Aufgabenstellung - Entnimm dem Ausgangstext unten wörtlich die Stelle zwischen „An einigen strammen“ und „Choreo 100% gesehen.“, beide eingeschlossen.

┌─ Ausgangstext

An einigen strammen Tagen habe ich aber doch einen Tag zuvor eine Shotlist vorbereitet und darin alle meine Cuts aufgelöst und auf Papier gebracht. Und ja, es war für alle sehr hilfreich und um ehrlich zu sein für mich auch! Es kam sonst schon vor, dass ich den Faden verloren habe und mich wieder neu finden musste.
Die Kamera ist fast immer in Bewegung, tanzt sozusagen ein bißchen mit. Führst Du sie intuitiv oder wie genau wird das vorher geplant?
Alles Intuitiv! Und zu 100% richtig ausgedrückt: “Ich tanze mit der Choreo mit”.
Wie schon erwähnt, Choreo, Rehearsal und das wirkliche Shooten passierte alles vor Ort. Sprich es gab keine Probentage und ich habe selbst nie die Choreo 100% gesehen.
Nach meiner Meinung ist die Kameraarbeit für eine gute Actionszene ESSENTIELL!! Sogar wichtiger als die “performance skills” der Performer*innen (uff, viele würden mich für diese Aussage killen XD). Aber man kann eben den shittigsten low low kick mit einer geilen Kamerabewegung oder Schnitttechnik super inszenieren.

Ich kann es nie genug betonen, ich finde Kamerabewegung muss sehr intuitiv sein. Man muss sich anpassen, flexibel sein. Vor allem muss man GENAU schauen, was man wirklich filmt. Ich habe schon mit so vielen Operatoren gearbeitet, die wollen alles gemarkert haben. Sie wollen alles bis zum Detail totproben und blocken. Aber das Problem ist, wenn man dreht: jedes Element (Performer, enge Location, Komparsen, Lichtstativ oder Lampe etc.) - es wird nie dasselbe sein. Bewegt sich der Performer mal ein wenig mehr nach rechts oder links bzw. trifft seinen Marker nicht, kann es sein, dass die Action nicht mehr funktioniert. Deswegen MUSS der Operator genau hinschauen und viele Sachen erfühlen und die Movements der Performer zu 100% kennen. Er muss wortwörtlich mit den Darsteller mittanzen, wie bei einem Tango. Sich führen lassen und jeden Impuls, sei es ein Druck oder Ziehen mit seinem 3. Auge sehen/spüren.
Es ist eine Kunst für sich.

└─
┌─ Vorliegendes Material

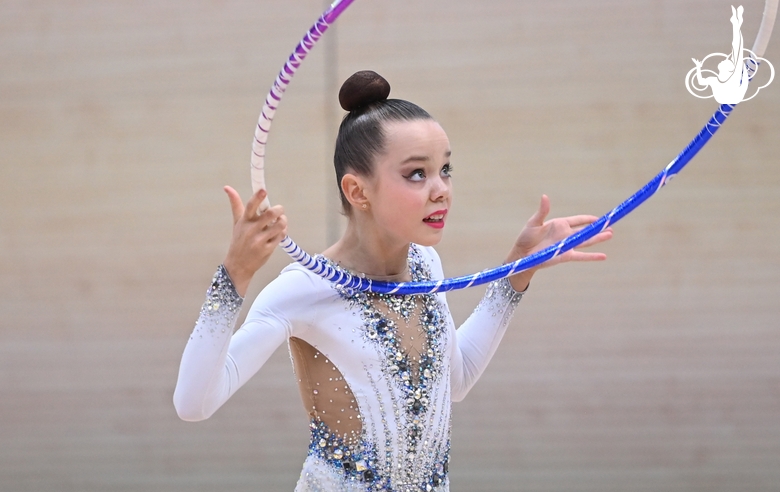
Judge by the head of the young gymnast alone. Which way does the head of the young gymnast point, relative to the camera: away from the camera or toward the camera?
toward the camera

└─
┌─ Vorliegendes Material

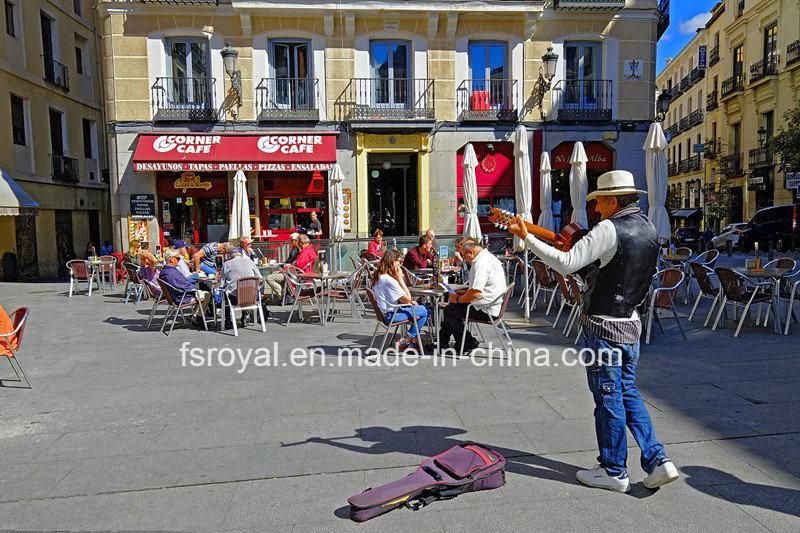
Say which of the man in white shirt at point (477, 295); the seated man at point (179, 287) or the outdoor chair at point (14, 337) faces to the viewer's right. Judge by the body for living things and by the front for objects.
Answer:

└─

Ergebnis -
An einigen strammen Tagen habe ich aber doch einen Tag zuvor eine Shotlist vorbereitet und darin alle meine Cuts aufgelöst und auf Papier gebracht. Und ja, es war für alle sehr hilfreich und um ehrlich zu sein für mich auch! Es kam sonst schon vor, dass ich den Faden verloren habe und mich wieder neu finden musste.
Die Kamera ist fast immer in Bewegung, tanzt sozusagen ein bißchen mit. Führst Du sie intuitiv oder wie genau wird das vorher geplant?
Alles Intuitiv! Und zu 100% richtig ausgedrückt: “Ich tanze mit der Choreo mit”.
Wie schon erwähnt, Choreo, Rehearsal und das wirkliche Shooten passierte alles vor Ort. Sprich es gab keine Probentage und ich habe selbst nie die Choreo 100% gesehen.